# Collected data

____

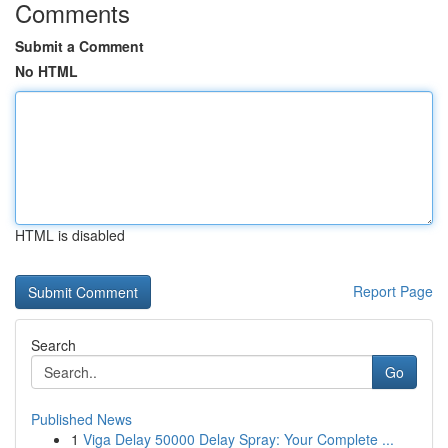
Comments
Submit a Comment
No HTML
HTML is disabled
Report Page
Search
Go
Published News
1
Viga Delay 50000 Delay Spray: Your Complete ...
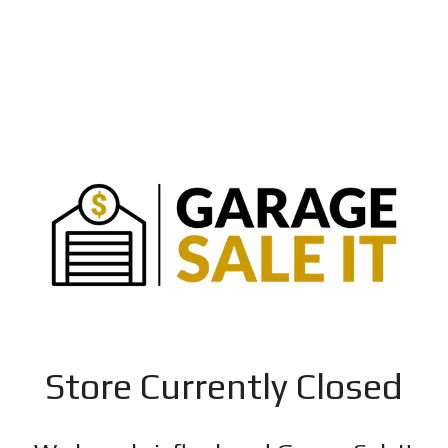
Store Currently Closed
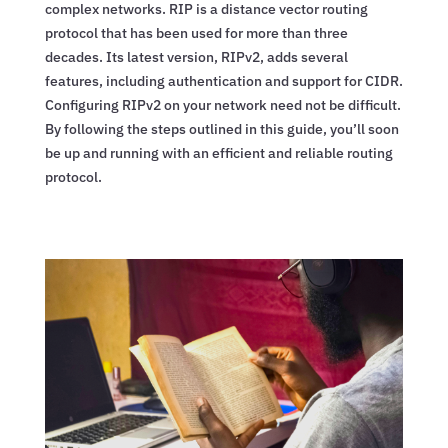
complex networks. RIP is a distance vector routing
protocol that has been used for more than three
decades. Its latest version, RIPv2, adds several
features, including authentication and support for CIDR.
Configuring RIPv2 on your network need not be difficult.
By following the steps outlined in this guide, you’ll soon
be up and running with an efficient and reliable routing
protocol.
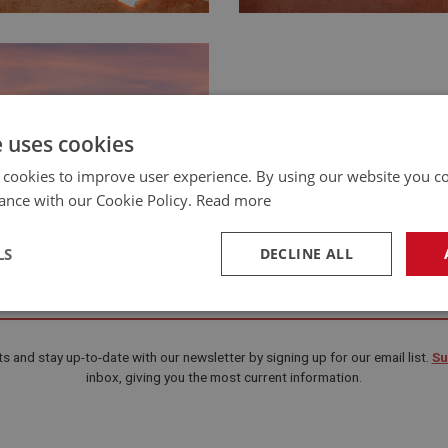
e uses cookies
 cookies to improve user experience. By using our website you co
ance with our Cookie Policy.
Read more
LS
DECLINE ALL
Happy New Year 2020
necessary
Performance
Tar
s and stay up-to-date with our newsletter by signing up for our email list.
Su
inbox, giving you the most current information.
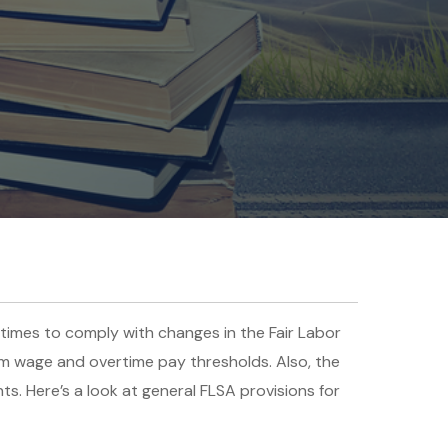
times to comply with changes in the Fair Labor
um wage and overtime pay thresholds. Also, the
. Here’s a look at general FLSA provisions for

____

# Aim of the exercise
Retype every line of text in the records above character for character, leaving the pictures out of your answer.

# Reply
Comments
Submit a Comment
No HTML
HTML is disabled
Report Page
Search
Go
Published News
1
Viga Delay 50000 Delay Spray: Your Complete ...
Store Currently Closed
complex networks. RIP is a distance vector routing
protocol that has been used for more than three
decades. Its latest version, RIPv2, adds several
features, including authentication and support for CIDR.
Configuring RIPv2 on your network need not be difficult.
By following the steps outlined in this guide, you’ll soon
be up and running with an efficient and reliable routing
protocol.
e uses cookies
 cookies to improve user experience. By using our website you co
ance with our Cookie Policy.
Read more
LS
DECLINE ALL
Happy New Year 2020
necessary
Performance
Tar
s and stay up-to-date with our newsletter by signing up for our email list.
Su
inbox, giving you the most current information.
times to comply with changes in the Fair Labor
um wage and overtime pay thresholds. Also, the
. Here’s a look at general FLSA provisions for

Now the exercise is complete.